┌─ TEXTE SOURCE

Le personnage et son bilan sont contrastés, les clichés au sens premier du terme ont jauni et le monde a radicalement changé depuis. Qu’à cela ne tienne : un demi-siècle après son assassinat, JFK suscite encore la fascination.
Trois initiales gravées dans le marbre de l’histoire. Une fin brutale et mystérieuse, à l’image de ce président mythique au charme irradiant, au sourire carnassier et pétri de certitudes, incarnation d’une jeunesse américaine insouciante et privilégiée. C’est un fait : tous ceux qui sont encore de ce monde se souviennent de ce qu’ils faisaient lorsqu’ils ont appris l’effarante nouvelle. Le meurtre qui ne sera sans doute jamais élucidé de celui qui était alors, à tout le moins sur le papier, et malgré sa jeunesse, l’homme le plus puissant du monde.
Un « vrai » chef d’Etat, méprisé puis respecté par son homologue soviétique Nikita Khrouchtchev, lequel fut maté puis contenu après l’affaire de Cuba. Un géant au sens historique du terme dont la vie était devenue destin bien avant sa disparition, d’aucuns diraient même dès qu’il fut en âge de devenir quelqu’un.

└─

CONSIGNE: Résumez en deux phrases le texte consacré à JFK. Appuyez-vous uniquement sur le texte source.

┌─ DONNÉES FOURNIES

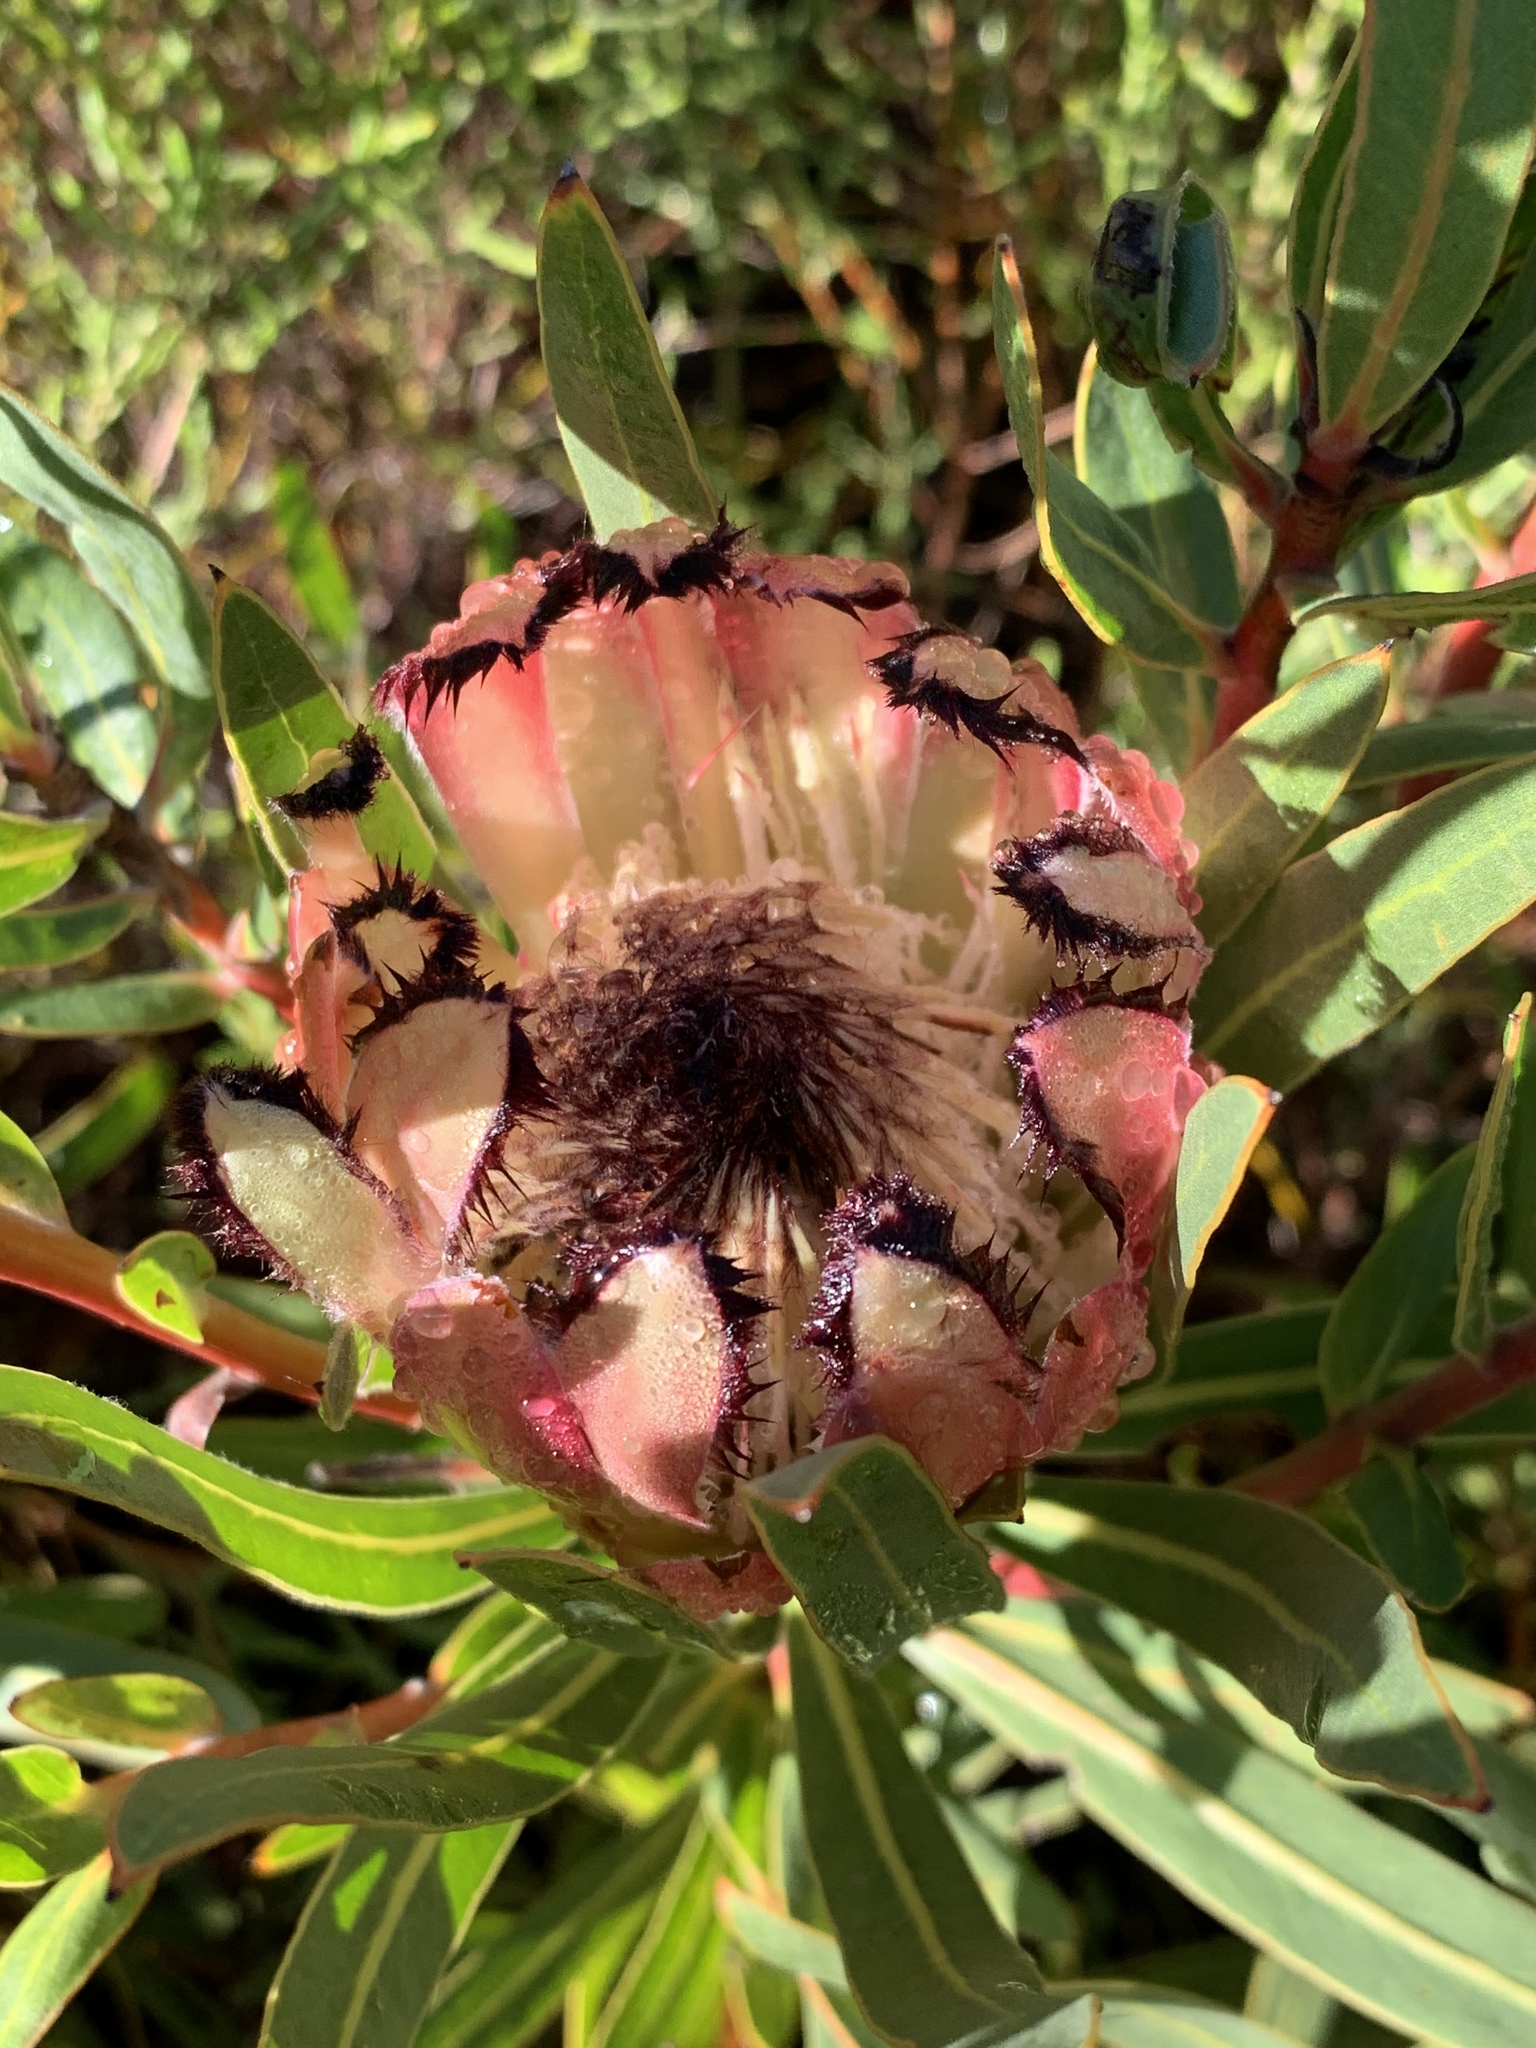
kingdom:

└─

RÉPONSE: Un demi-siècle après son assassinat, JFK, personnage au bilan contrasté, suscite encore la fascination, et tous ceux qui sont encore en vie se souviennent de ce qu'ils faisaient en apprenant ce meurtre qui ne sera sans doute jamais élucidé. Président mythique incarnant une jeunesse américaine insouciante et privilégiée, il fut un véritable chef d'État, méprisé puis respecté par Khrouchtchev, et un géant de l'histoire dont la vie était devenue destin bien avant sa disparition.